Costa Rica accounts for almost 6% of the world’s biodiversity despite covering only 0.03% of the surface area of the earth. The country is, therefore the main ecotourism destination defined as “come, look, see, experience, but don’t touch” by the country’s authority. Costa Rica has almost 30 weather patterns within the 12 climatic zones. The country is characterized by several large volcanoes and mountains forming part of the Andean-Sierra Madre chains. The variation in elevation makes Costa Rica’s climate separate from the tropical climate in other areas. The country has more distinct ecological regions than any other North American countries. The ecological regions of Costa Rica are looked at below.
Bocas del Toro-San Bastimentos Island-San Blas Mangroves
This ecological region includes the mangrove habitats located along the Caribbean Sea Coast of the southernmost reaches of Costa Rica. It receives an annual rainfall range of between 2,000 and 6,000 millimeters. The rainfall is influenced majorly by the Intertropical Convergence Zone. The mangrove species such as red and white mangrove dominates this region. The mangroves provide habitat for over 133 birds’ species, 55 mammals’ species, 21 species of amphibians, and several reptile species. 36 species of birds and 24 species of mammals in this ecoregion are listed as endangered by the International Union for the Conservation of Nature (IUCN). Human activities such as cattle ranching, bird hunting, fishing, and extraction of firewood are the major threats facing this ecoregion.

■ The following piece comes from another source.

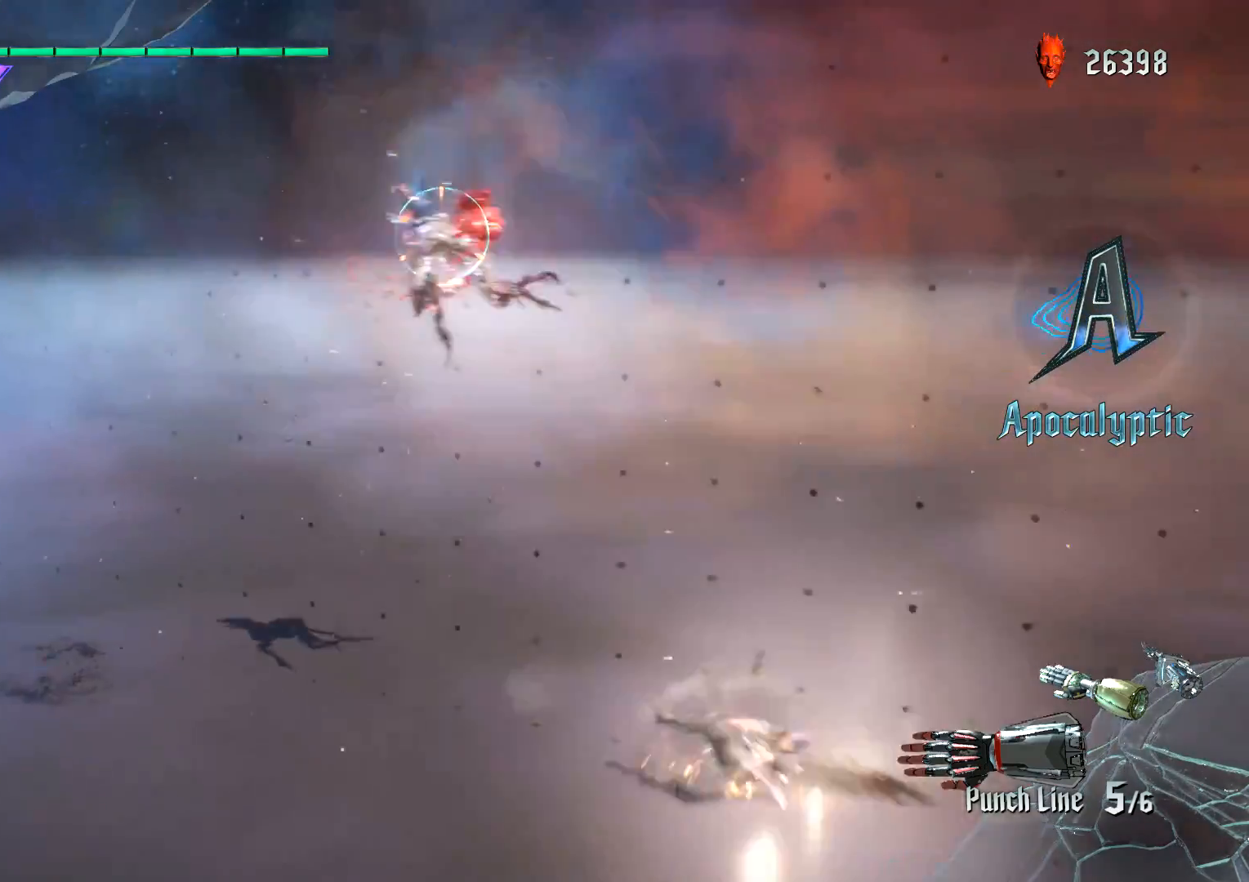
Gameplay with a controller (Xbox layout); each line is a JSON object with the inputs held at the frame after it. "events" lists button and stick changes between this image and that frame as [ms after this image, input, new state], when the widget could be followed in between. Not read: L3 R3.
{"buttons": ["R1"], "left_stick": "center", "right_stick": "center", "events": [[200, "left_stick", "down-left"], [267, "left_stick", "center"]]}
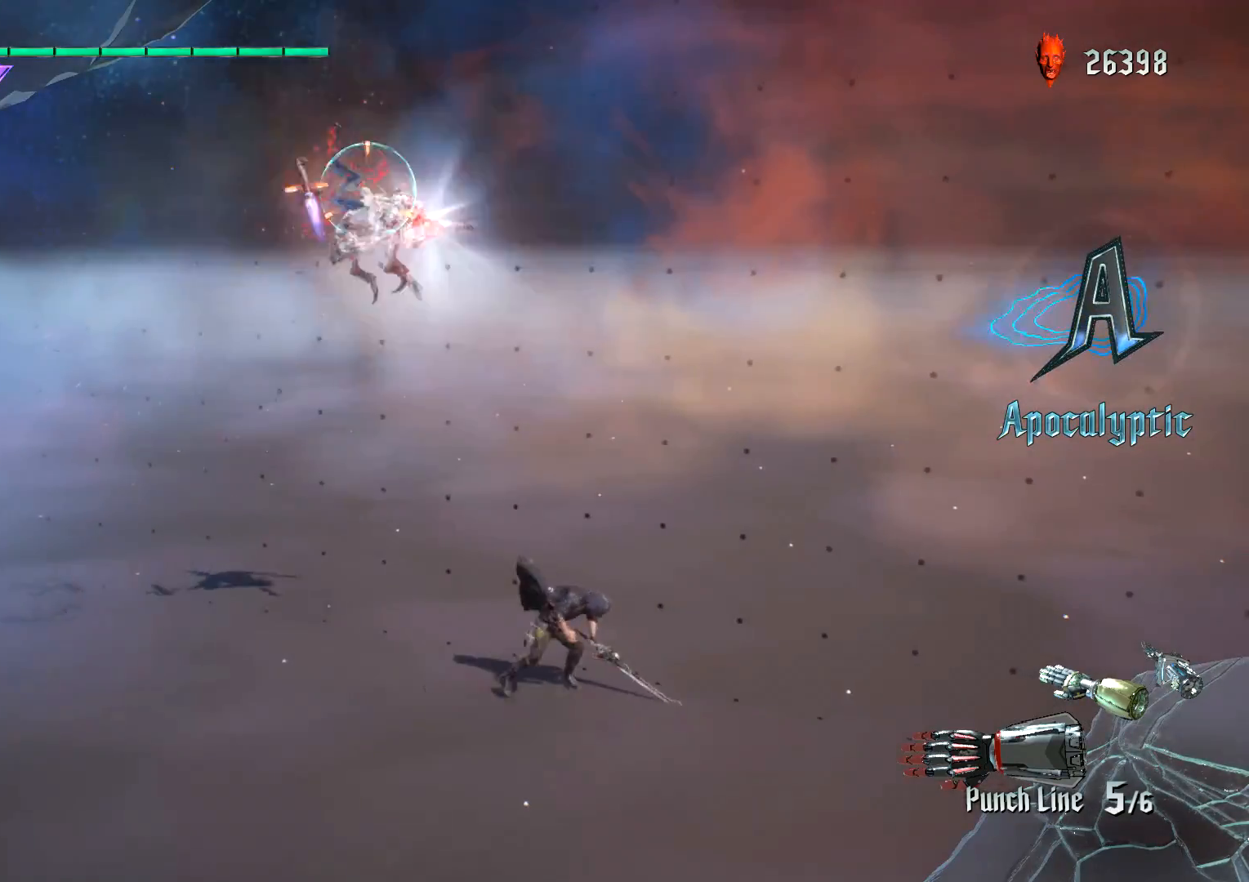
{"buttons": ["R1"], "left_stick": "center", "right_stick": "center", "events": [[50, "B", "down"], [150, "B", "up"]]}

Central American Dry Forests
The Central American dry forests are part of the tropical and subtropical dry broadleaf forests biome, and cover a total area of 68,000 square kilometers. The ecoregion is characterized by patches that are scattered in six countries including Nicaragua, El Salvador, Guatemala, Mexico, Honduras, and Costa Rica. Central American dry forests also consist of dry fragments of dry forests scattered in the lowland areas. The climate of the ecoregion is tropical with a longer dry season and an average rainfall of between 1,000 and 2,000 millimeters. The Central American dry forests contain a variety of endemic flora and fauna with 50 endemic plant species such as Rehdera. The forests also provide habitat for large mammal including the endangered spider monkey and the Felis species of cats. Costa Rica has implemented conservation strategy to preserve this ecoregion. However, extraction of wood and agricultural activities is still a threat to the region.

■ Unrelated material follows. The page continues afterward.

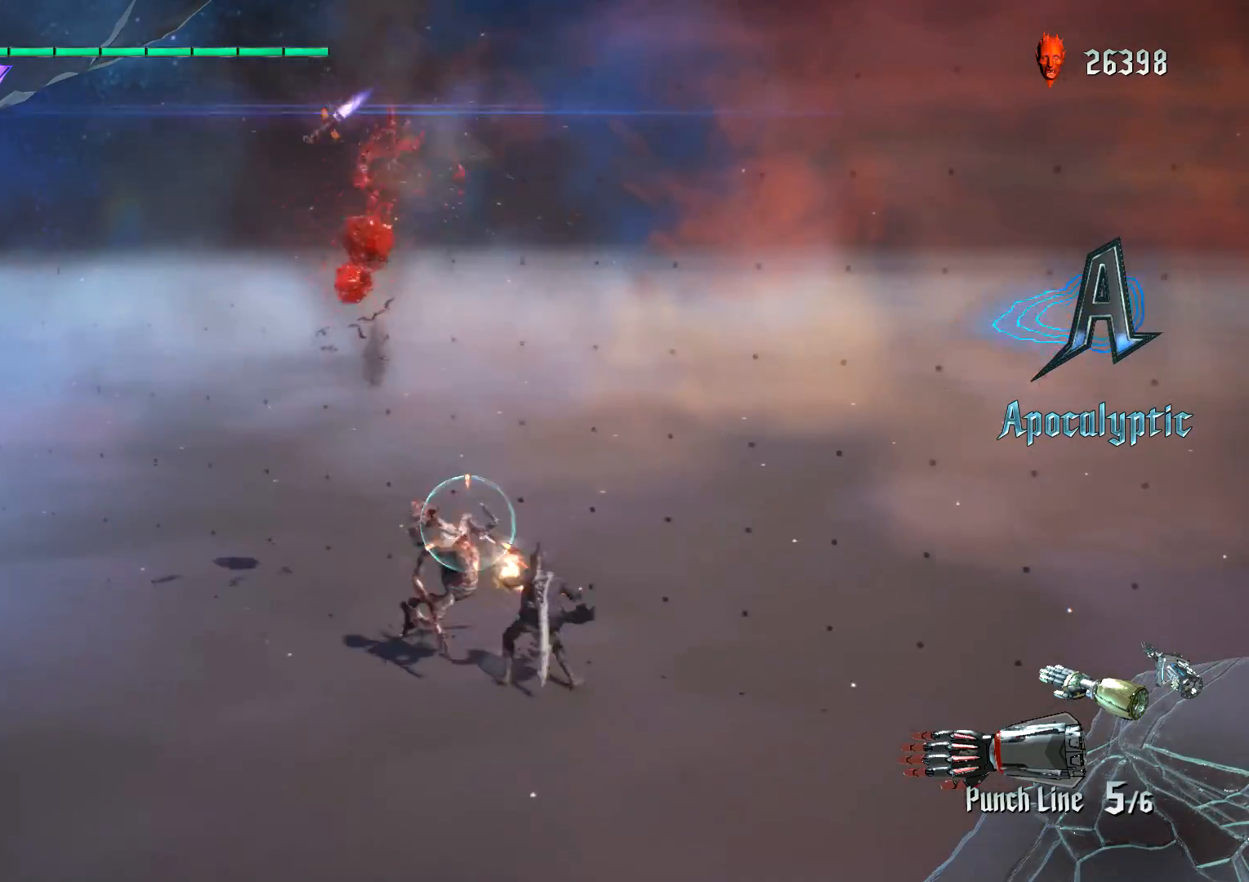
{"buttons": ["R1"], "left_stick": "center", "right_stick": "center"}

Central American Atlantic Moist Forests
The Central American Atlantic moist forests cover the lowland slopes of Costa Rica, with the moist forest representing the wet tropical jungle. The ecoregion is made up of a tall tropical evergreen forest with tall canopy and sub-canopy trees. The undergrowth is characterized by dwarf palms. Though the ecoregion is biologically diverse, it supports very low level of endemism. The fauna includes mammals, reptiles, butterflies, amphibians, and birds. Logging and clearing of forest are a threat to the species of trees which take longer to grow. The ecoregion has been fragmented and also forms part of the least protected regions in Costa Rica.
The Chiapas-Nicaragua ecoregion extends from Nicaragua to the borders of Costa Rica. The ecological region is characterized by sparse mangrove due to the high inflow of water. The peak rainfall occurs during the warm months between May and December. The mangrove species in this ecoregion include the Rhizopora mangle, Conocarpus erecta, and Avicennia germinans. The region is also home to 120 species of mammals, 90 species of reptiles, and several species of birds. Deforestation, illegal hunting, and unplanned development are the major threats faced by Chiapas-Nicaragua ecosystem.